Social Investment Business

Social Investment Business

/ Diversity, Funded projects, Grants

Project: Diversity Forum – embedding and expanding

Grant: £29,000

This project aims to carry on the work of the Diversity Forum (DF) to address the lack of diversity within social investment intermediaries. In this second phase of the project, Social Investment Business (SIB) will host the DF initiative and champion the need for greater diversity in the sector. The objective of the DF is make social investment intermediaries better reflect and represent the people and communities they are set up to serve.

As part of the previous phase of the project, supported by the Connect Fund, the DF worked with Inclusive Boards. This research found that: 1) BAME women are the least likely to hold directorships in social investment (just 2.8%); 2) There is a significant socio-economic challenge for social investment: 18% of Board Directors went to Cambridge or Oxford; 40% of Directors and 33% of executives went to fee-paying schools; 3) male executives outnumber female executives in social investment by 3:2; 4) female directors and executives are more likely to come from the charity sector, rather than the financial sector.

The DF has also brought individual organisational barriers to the surface: leadership programmes which are not inclusive; undeveloped career progression work; lack of information and awareness about diversity; lack of training for teams and boards on equality, diversity and inclusion; and practical challenges relating to recruitment.

SIB will employ a full-time co-ordinator for the DF to build on the foundations and activities of this network.
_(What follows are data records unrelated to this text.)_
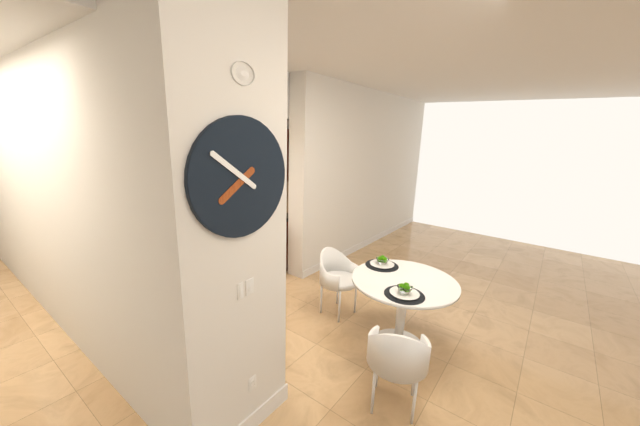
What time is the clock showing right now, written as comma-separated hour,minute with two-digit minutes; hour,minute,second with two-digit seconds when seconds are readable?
7,51
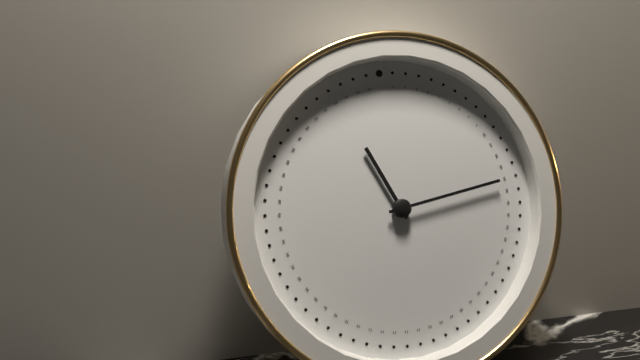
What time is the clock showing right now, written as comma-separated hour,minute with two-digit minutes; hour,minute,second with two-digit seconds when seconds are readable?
11,14
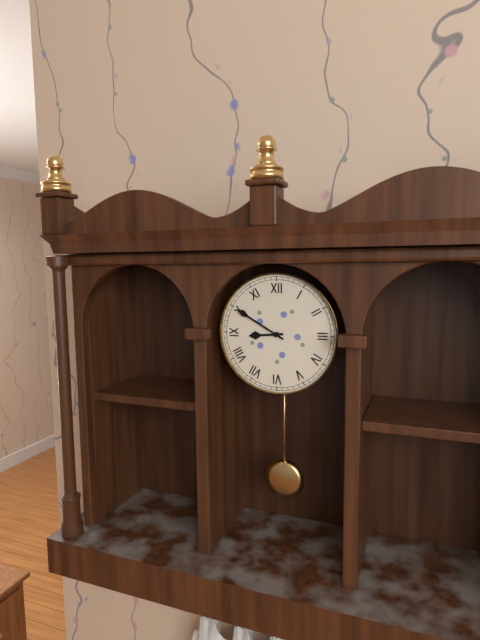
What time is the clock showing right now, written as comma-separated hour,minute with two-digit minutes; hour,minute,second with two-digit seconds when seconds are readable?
8,50
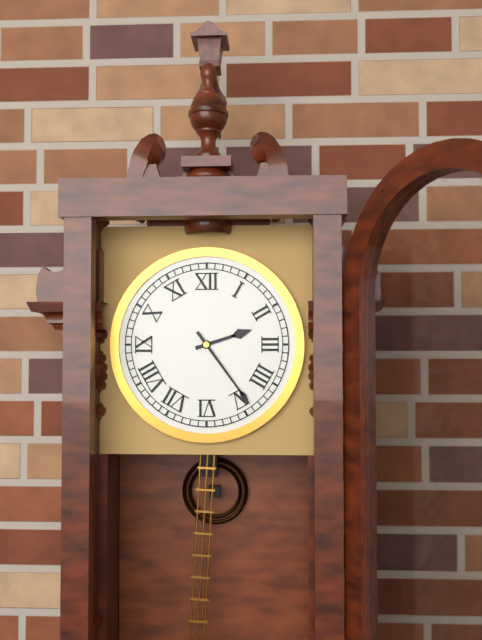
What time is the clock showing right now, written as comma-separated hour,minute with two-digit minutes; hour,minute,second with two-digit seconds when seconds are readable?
2,24
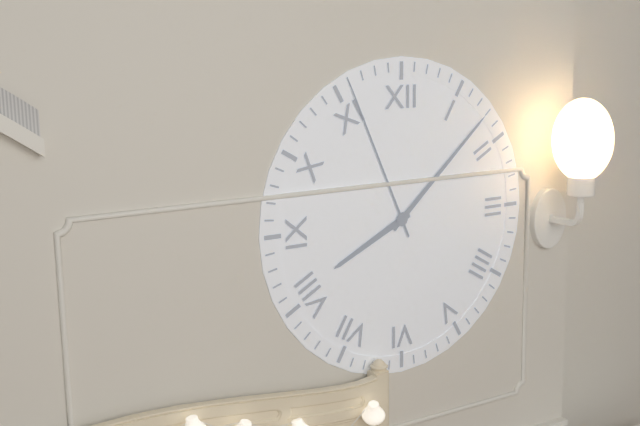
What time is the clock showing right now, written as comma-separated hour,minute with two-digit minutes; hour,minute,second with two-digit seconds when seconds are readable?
8,08,56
There is the scope for the DF to be more ambitious to amplify communications and influencing; convene and co-ordinate with other diversity projects; grow the Diversity Champions Network; and develop practical routes to progress diversity and inclusion in the sector. In terms of outputs the DF will convene: 3-4 meetings of the Diversity Champions Network; 3-4 Steering Group meetings; and 3 meetings of the HR Network.

If the DF is effective, social investment intermediaries will become more open and inclusive of individuals from different gender, class, ethnicity, age and educational backgrounds. Social investment intermediaries will have access to a wider pool of talent, a greater range of perspectives, and diversity to strengthen their teams and boards, ensuring that institutions are more reflective of and accountable to the communities they are set up to serve. As a result, we can expect social investment products and programmes to be more informed by a wide range of perspectives, more accessible, and well-designed to suit the needs of charities and social enterprises and their beneficiaries.